Shadow Pensions Minister, Alex Cunningham MP, today demanded parity of treatment for women born in the 1950s that were unfairly affected by the Tory changes in the State Pension Age.
Alex’s intervention follows the recommendation of the Cridland Review which outlined that everyone should receive at least 10 years notice of an increase in the State Pension Age. Most 50s born women got less than half that and are now struggling to plan for their futures.
The WASPI (Women Against State Pension Increase) campaign has been focusing on the injustice that they have faced with many women not receiving adequate notice, for which the Government have accepted that more could have been done to the communicate the changes.
The issue has been debated on numerous occasions in Parliament during recent months, and Labour have thrown their weight behind an option of extending Pension Tax Credit for WASPI women, and are now calling on the Government to recognise that they simply cannot ignore the women who are facing difficulty through no fault of their own.
Asking a question during Work and Pension Questions in the House of Commons, Alex said:
“Labour will oppose the earlier increase in the State Pension Age and the end of the triple lock as recommended in last week’s Cridland Report.
“But we also welcome the statement from John Cridland that there should be at least 10 years notice given of any age increase.
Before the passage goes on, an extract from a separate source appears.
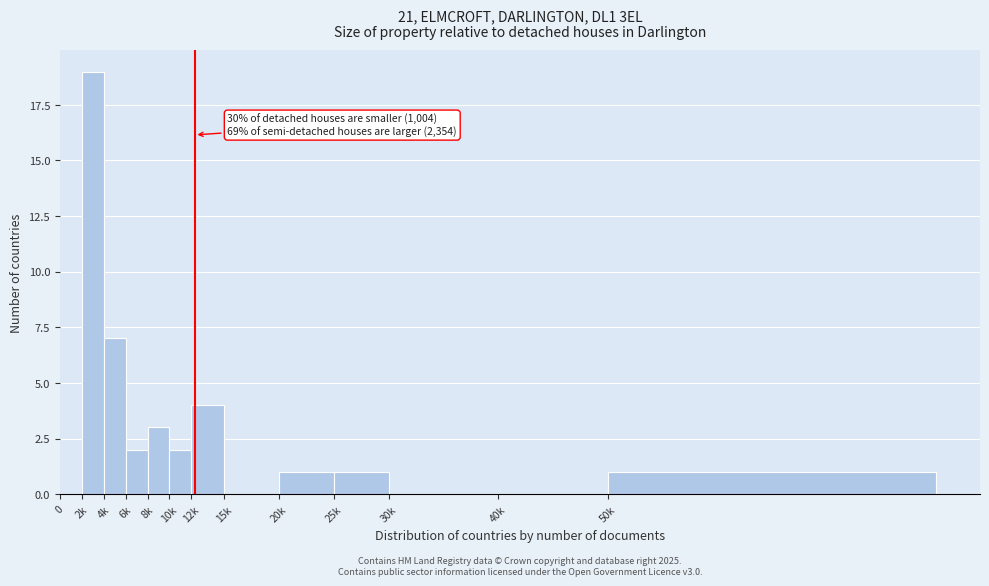

Reading right to left, transcribe all the data shown in this chart.

50k=1	40k=0	30k=0	25k=1	20k=1	15k=0	12k=4	10k=2	8k=3	6k=2	4k=7	2k=19	0=0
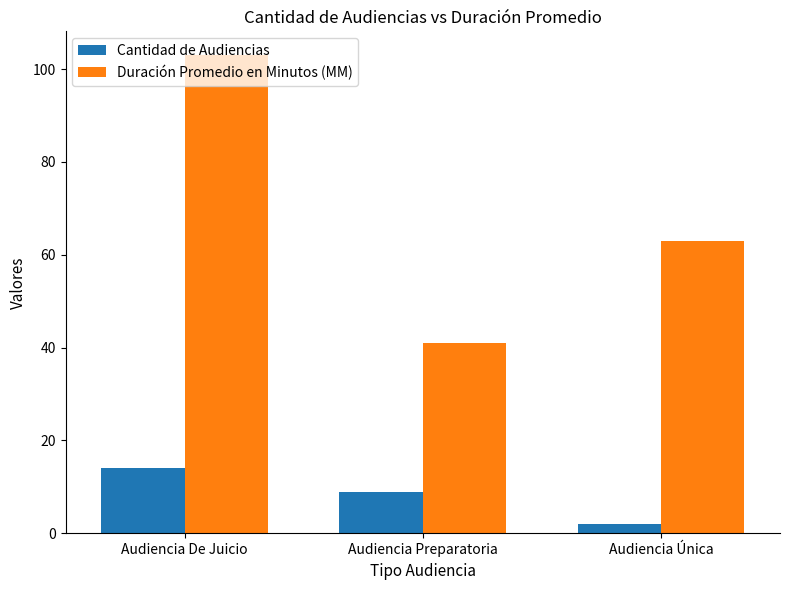

How many values in the Cantidad de Audiencias series are below 9?

1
Does the Government agree Cridland and if so will Ministers admit they got it badly wrong with the WASPI women and at least back Labour’s proposals for the extension of Pension Tax Credit?”
Pensions Minister, Richard Harrington MP, sidestepped Labour’s question by simply reaffirming that the Government would respond to the Cridland review by the end of May.
Afterwards Alex said:
“This isn’t good enough – John Cridland may not have recommended changes for the WASPI women but he made it clear in both his report and at its launch that people ought to be given proper notice of at least 10 years of pension age changes. The Government should support him in that and recognise that the WASPI women were never given the chance to plan for their future they ought to have had.”